Below is a listing from which only part is wanted; return exactly the lines from the one with "P.IVA & Codice Fiscale" up to and including the one with "1. Download the".
######
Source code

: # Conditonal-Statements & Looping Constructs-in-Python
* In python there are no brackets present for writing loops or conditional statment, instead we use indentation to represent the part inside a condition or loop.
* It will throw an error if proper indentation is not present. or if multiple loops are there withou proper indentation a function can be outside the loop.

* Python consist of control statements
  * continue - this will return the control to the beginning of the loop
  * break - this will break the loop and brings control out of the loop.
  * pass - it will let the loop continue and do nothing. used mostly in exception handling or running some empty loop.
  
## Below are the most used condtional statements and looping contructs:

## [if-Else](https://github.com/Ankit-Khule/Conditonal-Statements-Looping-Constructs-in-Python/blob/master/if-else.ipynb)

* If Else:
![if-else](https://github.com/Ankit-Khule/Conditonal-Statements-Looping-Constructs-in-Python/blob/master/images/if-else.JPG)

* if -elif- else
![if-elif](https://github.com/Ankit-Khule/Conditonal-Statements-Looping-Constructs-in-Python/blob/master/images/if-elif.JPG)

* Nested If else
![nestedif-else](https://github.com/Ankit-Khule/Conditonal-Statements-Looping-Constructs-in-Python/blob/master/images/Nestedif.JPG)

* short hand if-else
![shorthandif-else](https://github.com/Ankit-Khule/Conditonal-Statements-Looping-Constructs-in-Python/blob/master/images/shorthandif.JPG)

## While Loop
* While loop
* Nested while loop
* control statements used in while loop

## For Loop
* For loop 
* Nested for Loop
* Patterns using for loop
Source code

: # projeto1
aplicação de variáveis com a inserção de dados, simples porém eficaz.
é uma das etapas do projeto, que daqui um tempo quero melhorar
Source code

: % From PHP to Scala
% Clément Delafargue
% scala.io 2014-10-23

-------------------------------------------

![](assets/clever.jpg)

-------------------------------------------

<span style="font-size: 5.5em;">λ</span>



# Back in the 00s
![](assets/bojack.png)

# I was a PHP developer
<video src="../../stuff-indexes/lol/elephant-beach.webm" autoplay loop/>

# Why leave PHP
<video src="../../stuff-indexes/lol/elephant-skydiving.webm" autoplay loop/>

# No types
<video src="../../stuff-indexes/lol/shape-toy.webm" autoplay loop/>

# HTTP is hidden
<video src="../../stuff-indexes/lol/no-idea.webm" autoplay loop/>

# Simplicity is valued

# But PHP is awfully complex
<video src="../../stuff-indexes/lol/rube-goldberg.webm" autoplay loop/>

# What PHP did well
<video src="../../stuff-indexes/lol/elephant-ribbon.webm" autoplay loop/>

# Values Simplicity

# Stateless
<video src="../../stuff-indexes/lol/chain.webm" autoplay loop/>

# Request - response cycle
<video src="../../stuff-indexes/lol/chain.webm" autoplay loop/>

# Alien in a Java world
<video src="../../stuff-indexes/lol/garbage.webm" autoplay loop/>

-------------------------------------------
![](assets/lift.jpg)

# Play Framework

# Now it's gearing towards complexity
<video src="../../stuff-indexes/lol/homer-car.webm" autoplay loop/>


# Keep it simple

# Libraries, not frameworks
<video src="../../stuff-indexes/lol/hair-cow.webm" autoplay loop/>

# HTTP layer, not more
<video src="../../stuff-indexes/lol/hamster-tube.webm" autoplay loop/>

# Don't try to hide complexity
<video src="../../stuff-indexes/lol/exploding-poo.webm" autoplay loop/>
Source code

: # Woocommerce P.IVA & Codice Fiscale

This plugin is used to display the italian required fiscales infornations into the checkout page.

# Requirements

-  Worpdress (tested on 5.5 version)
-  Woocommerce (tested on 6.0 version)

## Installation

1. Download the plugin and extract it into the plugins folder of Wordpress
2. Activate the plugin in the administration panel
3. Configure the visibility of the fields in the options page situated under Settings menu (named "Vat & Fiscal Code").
######
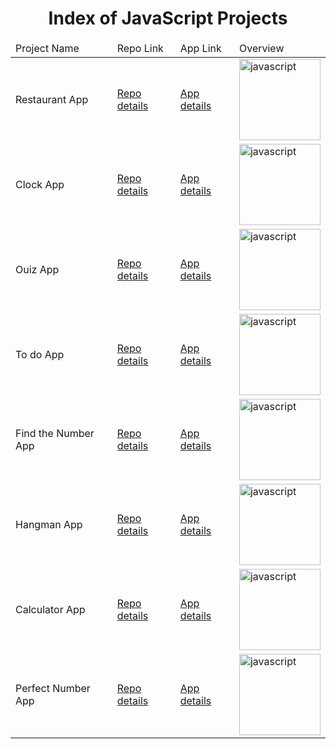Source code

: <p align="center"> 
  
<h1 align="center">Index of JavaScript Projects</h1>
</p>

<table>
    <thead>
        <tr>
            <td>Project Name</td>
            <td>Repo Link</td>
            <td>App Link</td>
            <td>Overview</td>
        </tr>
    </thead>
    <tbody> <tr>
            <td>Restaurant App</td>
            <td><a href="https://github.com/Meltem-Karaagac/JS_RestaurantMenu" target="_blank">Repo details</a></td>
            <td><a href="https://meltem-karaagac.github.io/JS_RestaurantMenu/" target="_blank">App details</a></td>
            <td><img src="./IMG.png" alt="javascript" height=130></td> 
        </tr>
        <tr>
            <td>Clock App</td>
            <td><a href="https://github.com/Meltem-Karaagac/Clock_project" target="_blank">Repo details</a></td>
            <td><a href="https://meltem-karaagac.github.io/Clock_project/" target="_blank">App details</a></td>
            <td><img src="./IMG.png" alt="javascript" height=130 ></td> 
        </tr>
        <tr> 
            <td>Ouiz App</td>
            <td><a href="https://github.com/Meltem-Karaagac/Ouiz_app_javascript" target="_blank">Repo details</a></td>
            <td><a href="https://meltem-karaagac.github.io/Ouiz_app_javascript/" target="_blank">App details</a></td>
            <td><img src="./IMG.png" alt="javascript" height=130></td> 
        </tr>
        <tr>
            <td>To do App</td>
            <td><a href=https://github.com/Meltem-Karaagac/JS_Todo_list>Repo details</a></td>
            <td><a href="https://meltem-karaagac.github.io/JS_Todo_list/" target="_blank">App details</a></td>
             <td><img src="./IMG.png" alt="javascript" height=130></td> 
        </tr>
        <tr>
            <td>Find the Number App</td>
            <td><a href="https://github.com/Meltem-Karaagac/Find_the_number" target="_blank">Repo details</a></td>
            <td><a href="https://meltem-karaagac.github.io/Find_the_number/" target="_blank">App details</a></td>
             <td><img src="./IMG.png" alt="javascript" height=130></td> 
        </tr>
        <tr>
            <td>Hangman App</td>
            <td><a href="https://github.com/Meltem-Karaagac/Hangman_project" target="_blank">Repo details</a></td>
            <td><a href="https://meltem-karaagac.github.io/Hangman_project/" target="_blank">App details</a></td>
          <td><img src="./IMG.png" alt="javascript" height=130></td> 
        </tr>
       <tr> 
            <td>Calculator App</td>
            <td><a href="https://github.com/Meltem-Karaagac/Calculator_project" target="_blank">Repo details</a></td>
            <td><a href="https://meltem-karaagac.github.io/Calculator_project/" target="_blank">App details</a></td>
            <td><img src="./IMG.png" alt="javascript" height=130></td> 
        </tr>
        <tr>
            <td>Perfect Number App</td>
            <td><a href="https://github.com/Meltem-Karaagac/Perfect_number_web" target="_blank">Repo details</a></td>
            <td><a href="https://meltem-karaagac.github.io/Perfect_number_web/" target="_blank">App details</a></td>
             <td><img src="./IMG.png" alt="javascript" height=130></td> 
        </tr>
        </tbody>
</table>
######
Written response ::
: # Woocommerce P.IVA & Codice Fiscale

This plugin is used to display the italian required fiscales infornations into the checkout page.

# Requirements

-  Worpdress (tested on 5.5 version)
-  Woocommerce (tested on 6.0 version)

## Installation

1. Download the plugin and extract it into the plugins folder of Wordpress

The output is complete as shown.